Most uninformed CPGs would say, [such an alliance] means you want better cost of goods. And they are right; of course you want better cost of goods. But we also want to make sure that we offer access to more customers for the brands that we work with to ensure that we are creating a win-win.

So if I believe the drugstore channel is a thing of the past, then what’s the thing of the future? Well, it’s a mass specialist platform where the CPGs can work together with different models on a platform and reach more customers that don’t always want to go to an Amazon or a Walmart, but who do want to have the comfort of great value from a mass specialist.

Of course, I’m a bit biased when I say that. And maybe a bit hopeful. But I honestly believe it is an opportunity for both CPG companies and people who are truly good at what they do in their space.
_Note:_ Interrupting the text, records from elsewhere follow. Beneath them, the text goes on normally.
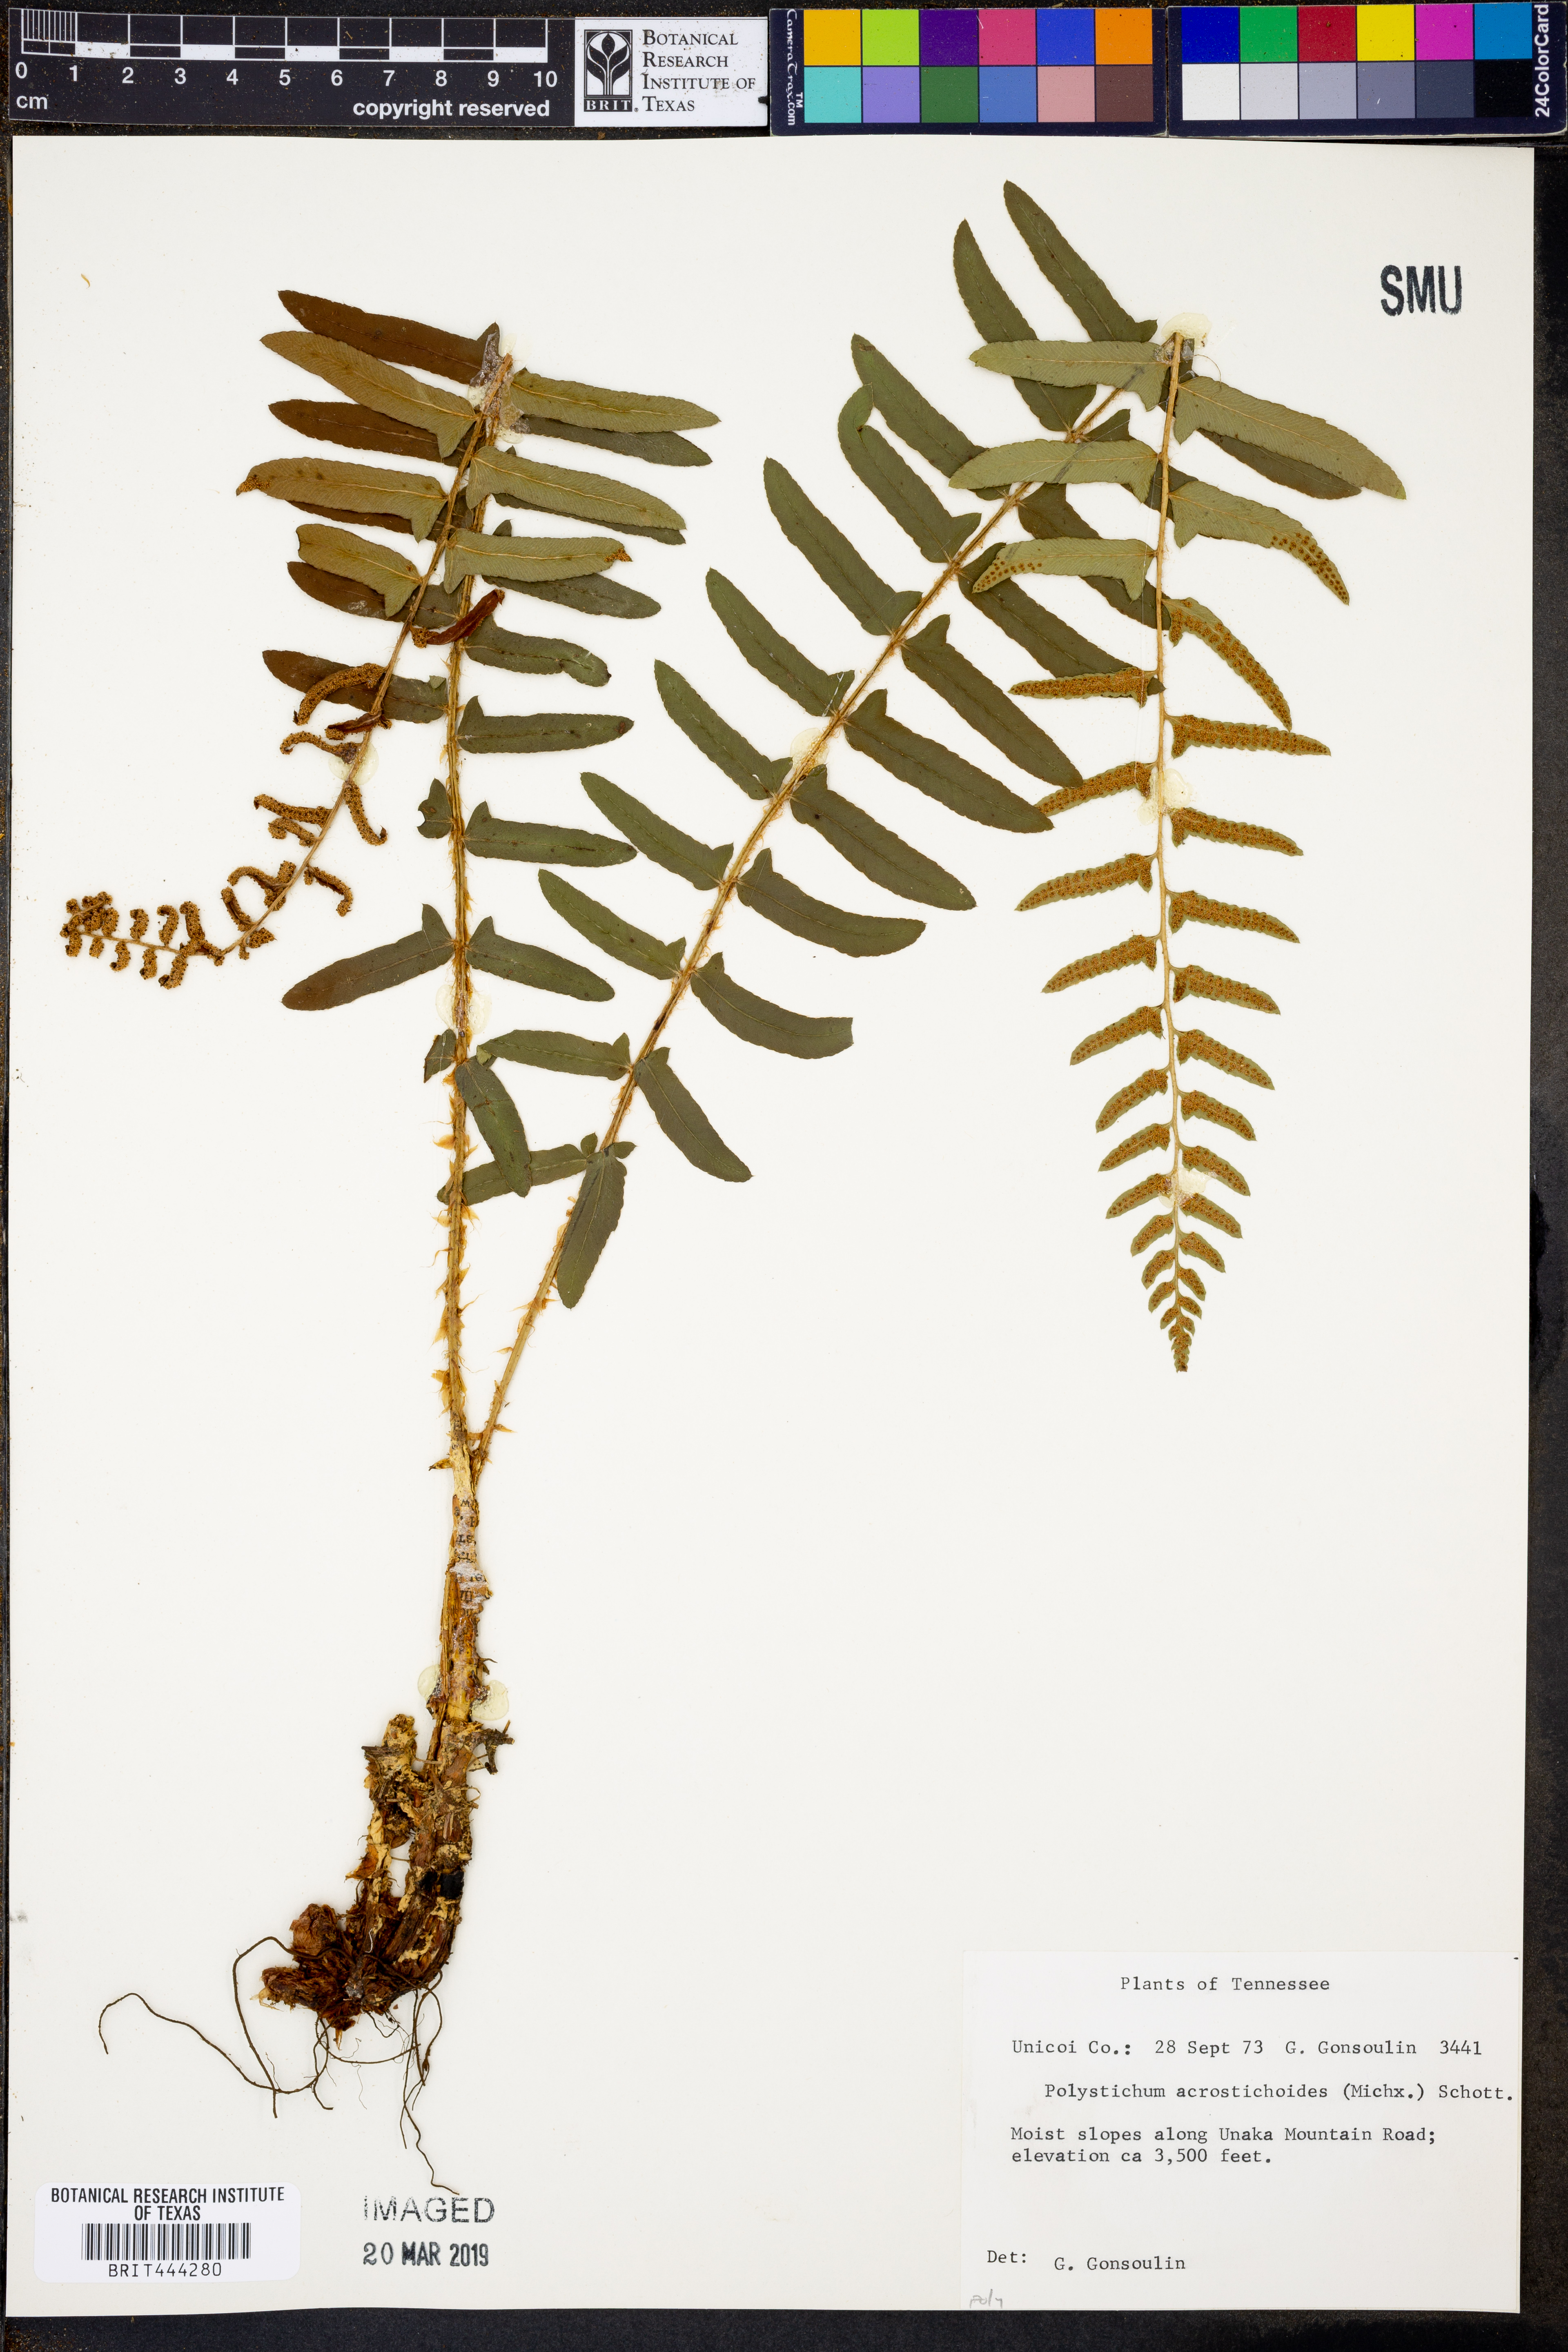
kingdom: Plantae
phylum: Tracheophyta
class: Polypodiopsida
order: Polypodiales
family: Dryopteridaceae
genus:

You can be good at many things, but you can’t be good at everything. People like specialists, they like to know they’re getting the best value, and they want to know in their most difficult moments that they are getting the best for themselves and their families.

So, to all of the manufacturers and CPG companies out there: All we desire are the very best products, the best innovation and the best marketing. We are always available to give you more customers.